HTML Guides for treegrid
Learn how to identify and fix common HTML validation errors flagged by the W3C Validator — so your pages are standards-compliant and render correctly across every browser. Also check our Accessibility Guides.
A <tr> element already has an implicit ARIA role of row, so adding role="row" is redundant when the parent <table> uses its default semantics or has a role of table, grid, or treegrid.
HTML tables come with built-in accessibility semantics. The <table> element implicitly has role="table", and <tr> implicitly has role="row". Browsers and assistive technologies already understand this structure, so explicitly adding these roles is unnecessary and flagged by the W3C validator.

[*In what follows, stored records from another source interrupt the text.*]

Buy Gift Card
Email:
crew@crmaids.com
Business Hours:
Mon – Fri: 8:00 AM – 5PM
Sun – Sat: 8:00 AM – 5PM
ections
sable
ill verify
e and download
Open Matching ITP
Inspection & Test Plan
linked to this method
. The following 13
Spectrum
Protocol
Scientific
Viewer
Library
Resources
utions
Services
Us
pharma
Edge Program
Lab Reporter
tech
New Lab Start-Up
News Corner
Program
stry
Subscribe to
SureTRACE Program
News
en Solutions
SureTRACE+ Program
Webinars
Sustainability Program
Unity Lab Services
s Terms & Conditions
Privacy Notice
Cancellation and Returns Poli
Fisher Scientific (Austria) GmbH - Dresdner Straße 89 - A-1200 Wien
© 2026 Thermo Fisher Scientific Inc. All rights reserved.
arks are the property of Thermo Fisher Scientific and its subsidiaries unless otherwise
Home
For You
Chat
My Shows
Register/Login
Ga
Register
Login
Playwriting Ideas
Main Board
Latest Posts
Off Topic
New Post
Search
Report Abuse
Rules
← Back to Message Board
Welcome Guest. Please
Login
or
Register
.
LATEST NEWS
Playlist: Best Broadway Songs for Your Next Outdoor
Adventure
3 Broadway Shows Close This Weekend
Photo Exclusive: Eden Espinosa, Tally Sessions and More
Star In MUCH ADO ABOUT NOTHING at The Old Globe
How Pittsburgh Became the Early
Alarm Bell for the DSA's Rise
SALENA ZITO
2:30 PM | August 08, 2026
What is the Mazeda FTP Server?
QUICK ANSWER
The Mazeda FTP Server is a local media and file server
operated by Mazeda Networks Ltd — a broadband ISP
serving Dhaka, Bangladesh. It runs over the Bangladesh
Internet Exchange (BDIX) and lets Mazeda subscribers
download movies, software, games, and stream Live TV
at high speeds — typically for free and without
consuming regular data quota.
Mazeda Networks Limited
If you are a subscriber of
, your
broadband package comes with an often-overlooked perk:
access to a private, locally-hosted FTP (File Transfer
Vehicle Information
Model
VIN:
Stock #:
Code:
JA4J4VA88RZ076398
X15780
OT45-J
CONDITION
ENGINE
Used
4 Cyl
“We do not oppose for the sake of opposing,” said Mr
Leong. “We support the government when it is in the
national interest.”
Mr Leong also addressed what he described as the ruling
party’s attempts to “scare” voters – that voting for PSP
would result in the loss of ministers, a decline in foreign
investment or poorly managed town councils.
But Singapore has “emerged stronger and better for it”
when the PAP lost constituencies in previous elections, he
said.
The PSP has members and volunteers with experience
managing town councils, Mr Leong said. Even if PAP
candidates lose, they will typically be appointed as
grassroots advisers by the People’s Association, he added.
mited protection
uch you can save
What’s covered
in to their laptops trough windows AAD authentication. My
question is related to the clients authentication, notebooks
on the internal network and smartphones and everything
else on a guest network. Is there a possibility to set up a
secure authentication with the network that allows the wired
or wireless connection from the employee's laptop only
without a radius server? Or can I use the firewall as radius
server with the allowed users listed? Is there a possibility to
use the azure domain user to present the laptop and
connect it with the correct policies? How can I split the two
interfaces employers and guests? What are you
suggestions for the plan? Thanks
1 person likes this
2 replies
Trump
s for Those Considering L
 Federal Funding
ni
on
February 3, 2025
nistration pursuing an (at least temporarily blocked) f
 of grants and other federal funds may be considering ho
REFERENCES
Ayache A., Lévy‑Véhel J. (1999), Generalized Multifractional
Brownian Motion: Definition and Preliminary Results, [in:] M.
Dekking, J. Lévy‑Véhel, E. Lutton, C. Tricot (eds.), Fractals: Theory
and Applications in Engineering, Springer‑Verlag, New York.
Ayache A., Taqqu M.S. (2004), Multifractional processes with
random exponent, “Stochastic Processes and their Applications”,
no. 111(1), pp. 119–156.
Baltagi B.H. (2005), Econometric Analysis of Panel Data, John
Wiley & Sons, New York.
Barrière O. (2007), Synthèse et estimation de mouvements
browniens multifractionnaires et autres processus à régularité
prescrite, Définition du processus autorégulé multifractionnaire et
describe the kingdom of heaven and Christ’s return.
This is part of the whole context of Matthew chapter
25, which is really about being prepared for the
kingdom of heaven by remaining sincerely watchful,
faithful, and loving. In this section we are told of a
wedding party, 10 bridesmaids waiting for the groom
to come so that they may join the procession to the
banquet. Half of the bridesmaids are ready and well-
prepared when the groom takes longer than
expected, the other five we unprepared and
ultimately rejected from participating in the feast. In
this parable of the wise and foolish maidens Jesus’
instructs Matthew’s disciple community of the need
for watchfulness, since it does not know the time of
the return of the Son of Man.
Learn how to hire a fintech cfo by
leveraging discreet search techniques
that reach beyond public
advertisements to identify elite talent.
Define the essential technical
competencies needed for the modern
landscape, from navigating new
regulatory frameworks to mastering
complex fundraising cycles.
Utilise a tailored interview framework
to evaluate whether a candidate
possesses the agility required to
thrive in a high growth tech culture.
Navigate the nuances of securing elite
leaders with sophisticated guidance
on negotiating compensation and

The only time you’d need to add a role to a <tr> is when the table’s native semantics have been overridden — for example, if the <table> has been repurposed with a non-table role like role="presentation" or role="none". In that case, you’d need explicit ARIA roles to restore row semantics.
Incorrect Example
<table>
<tr role="row">
<th>Name</th>
<th>Email</th>
</tr>
<tr role="row">
<td>Alice</td>
<td>alice@example.com</td>
</tr>
</table>
Fixed Example
Simply remove the redundant role="row" from the <tr> elements:
<table>
<tr>
<th>Name</th>
<th>Email</th>
</tr>
<tr>
<td>Alice</td>
<td>alice@example.com</td>
</tr>
</table>
The same fix applies if your <table> explicitly has role="table", role="grid", or role="treegrid" — the <tr> elements still don’t need an explicit role="row" because the browser infers it automatically.